Saturday, 22 September 2012

Or walk with Kings - nor lose the common touch

   “Black bastards!” The shiny new Lieutenant yelled out as our skirmishers took another pounding.

   Rookie officers are often like that: emotional when they need to be cool. They concentrate on the personal and the individual when their concern ought to be the tactical or the strategic. Not that I didn’t sympathize; those were our chaps out there on point taking a hit with nothing to screen them and outgunned by the enemy’s air cavalry as usual. No sign of backup.
  “Where the hell’s our support?” he muttered from his (slightly) safer position in the file behind me. “What on earth is Command doing advancing the left flank anyway?”
   The eternal question for frontline officers, that was: ‘What are the rear echelon, ah, people using for brains these days? Walnut?’ For us dumb grunts at the front we could afford to think - could scarcely avoid thinking - more personal-like. Our very own Great Imponderable is usually ‘Why me?’ The enemy was pouring it on against our weakened vanguard’s left. Nothing much we could do about it right now; the rhythm of modern warfare being what it is so each of us looked to his front and stood his ground like a soldier.
   One of the Royal Chaplains slid in, all sideways-like, to give us some support; offering some stuff about how God was on our side and how it was our sacred, as well as our citizen’s, duty to lay our lives down if necessary to protect our way of life and to preserve the King’s Peace. He wasn’t such a bad chap I suppose, and it’s nice to see a staff officer risking it up there alongside us so far forward, if only briefly. Though I’m damned if I can even remember what our way of life is; let alone what the King’s Peace looks like. Truth be told I’ve been serving in the ranks so long I can’t remember what it’s like back in Civvy Street. What the Yanks call ‘back in the world.’ I can’t remember much about it at all except that it was quiet and peaceful.
   Then he was off; no doubt to report on the morale of the troops and left us alone with our new officer, the oncoming enemy, and God. He never did mention that our side had started the whole thing off: that we were the aggressors. As usual.
   And what a sense of humour God has, O ladies and gentlemen here assembled! Having allowed two otherwise intelligent peoples to get into a war against each other, and then having let that war go on so long by making us almost equally matched, and next having us led (or rather directed from the rear) by the walnut-brains at Command, He then invited us lowly infantry to work out our own salvation or damnation with whatever inexperienced support the rookie standing behind me could provide.

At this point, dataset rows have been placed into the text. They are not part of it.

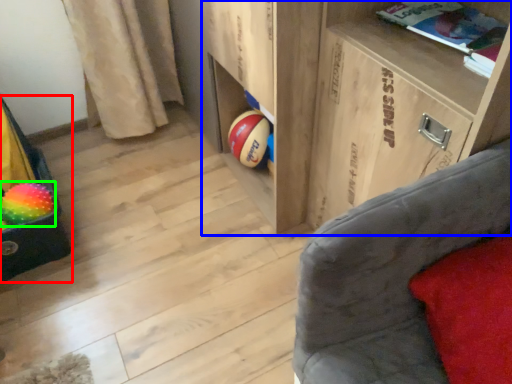
Question: Which is nearer to the bean bag chair (highlighted by a red box)? shelf (highlighted by a blue box) or beach ball (highlighted by a green box).

Choices:
 (A) shelf
 (B) beach ball

Answer: (B)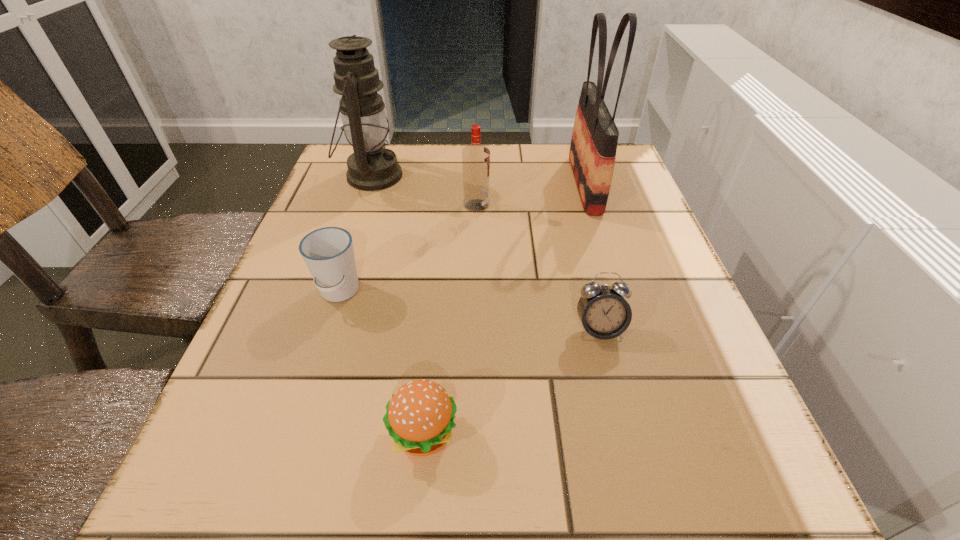
Identify the location of shopping bag that is at the right edge. (593, 147).

In order to click on alarm clock that is at the right edge in this screenshot , I will do `click(603, 311)`.

At what (x,y) coordinates should I click in order to perform the action: click on object located at the far left corner. Please return your answer as a coordinate pair (x, y). The width and height of the screenshot is (960, 540). Looking at the image, I should click on (372, 167).

I want to click on object at the far right corner, so click(x=593, y=147).

Find the location of `vacant space at the far edge of the desktop`. vacant space at the far edge of the desktop is located at coordinates (561, 168).

Find the location of a particular element. Image resolution: width=960 pixels, height=540 pixels. vacant space at the near edge of the desktop is located at coordinates (494, 516).

The width and height of the screenshot is (960, 540). In order to click on vacant space at the left edge in this screenshot , I will do (305, 373).

Image resolution: width=960 pixels, height=540 pixels. In order to click on free space at the right edge of the desktop in this screenshot , I will do `click(660, 367)`.

Identify the location of vacant region at the near left corner of the desktop. The image size is (960, 540). (282, 470).

The height and width of the screenshot is (540, 960). I want to click on free space at the near right corner, so click(746, 521).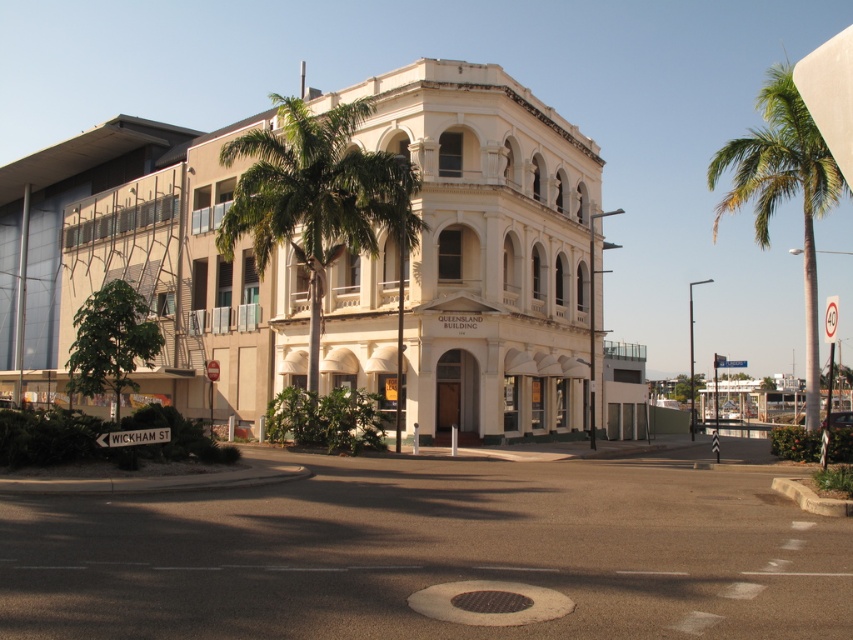
You are driving a delivery van that is 2.5 meters wide. You need to navigate through the street scene shown in the image. Can your van safely pass through the smooth asphalt road at center without hitting the green leafy palm tree at right?

The smooth asphalt road at center has a lesser width compared to green leafy palm tree at right, meaning the road is narrower than the palm tree. Since the van is 2.5 meters wide, it may not fit safely if the road is too narrow. However, the comparison here is between the road and the palm tree, not the road width relative to the van. Without specific measurements of the road width, it is uncertain if the van can pass safely.

From the picture: You are standing at the roundabout in front of the Queensland Building. You need to walk to the smooth asphalt road at center. Which direction should you walk to reach it?

You should walk towards the center of the roundabout to reach the smooth asphalt road at center, as it is located at point (430, 554).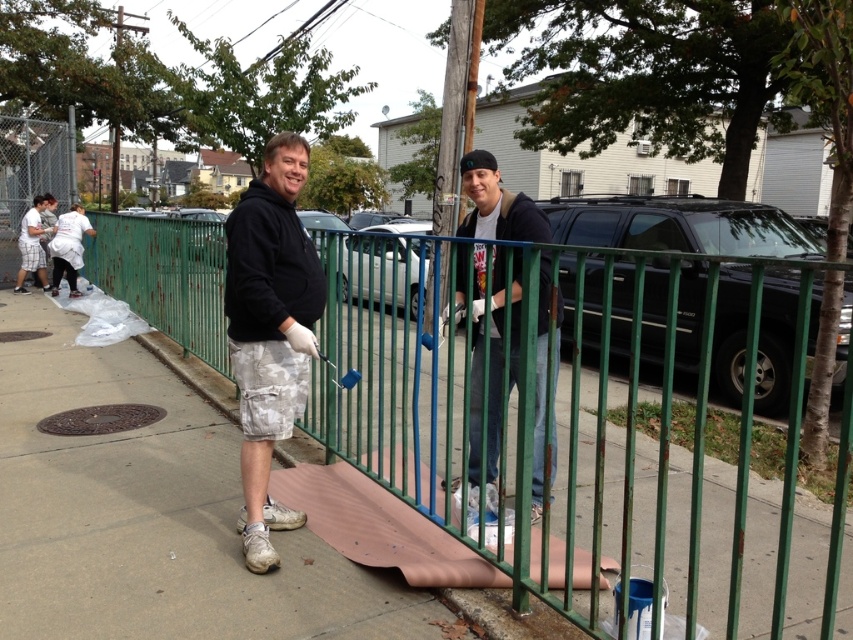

But the Lieutenant was my responsibility; I’d been assigned to get him squared away in the first place and to steady him for his duty if the course of battle finally made it necessary for him to be a hero and advance alone towards the foe, and I would bloody well do my duty so that he could do his.
    And so it went during that long afternoon of hell. We maneuvered round their right salient and then their air cavalry hopped over our skirmishers to threaten our lines of supply. Then we regrouped around our HQ and responded to their next genius tactic of full-frontal frontal assault with some bloody huge and hurtful sacrifices in a tit for tat exchange when our front lines finally met. Command send our own air cavalry towards the enemy centre but it was met with and warded off by their heavy stuff. Then their HQ relocated in a single, swift movement of assets and the battlefield dynamic was completely reversed making nonsense of our few advances to date. You can see how it was going: their assaults would almost work and only our desperate defensive tactics would save the situation and our counterattacks were invariably weaker and less effective than theirs. Each exchange cost us more casualties than it did them and with each engagement their front line grew closer to our rear areas and HQ, and our assets were being whittled away by a ratio of 2 to 1 compared to theirs.
   I suppose that breeding will show eventually and the rookie came from a long line of straight-chargers and hard-hitters. He finally did that officer and gentleman thing that they teach us about in school and recount for hours in stories that old soldiers tell about the battles of their youth or that our grandparents sing about. In a single, courageous, reckless, bloody stupid act of daring, when a gap opened up on the enemy’s left (which was our right of course), the rookie just took off on his own towards the enemy’s HQ; outflanking territory bought by the sacrifice of so many of our dead, and by so doing he completely reversing the balance and pattern of the afternoon’s ever-closer to and fro combat. I could hear the Royal Chaplain, who was with us again up from Command, reporting excitedly back to the King in that upper-class, rather poetic way of his; “A novice revenges the rhythm.” It wasn’t written down that way in the history books of course. Books never do convey the pain, tension, confusion and fear of failure that combat consists of. I finally read the formal report many, many battles later. I read it aloud: ‘White. King’s Rook to King’s Rook Eight. Check.’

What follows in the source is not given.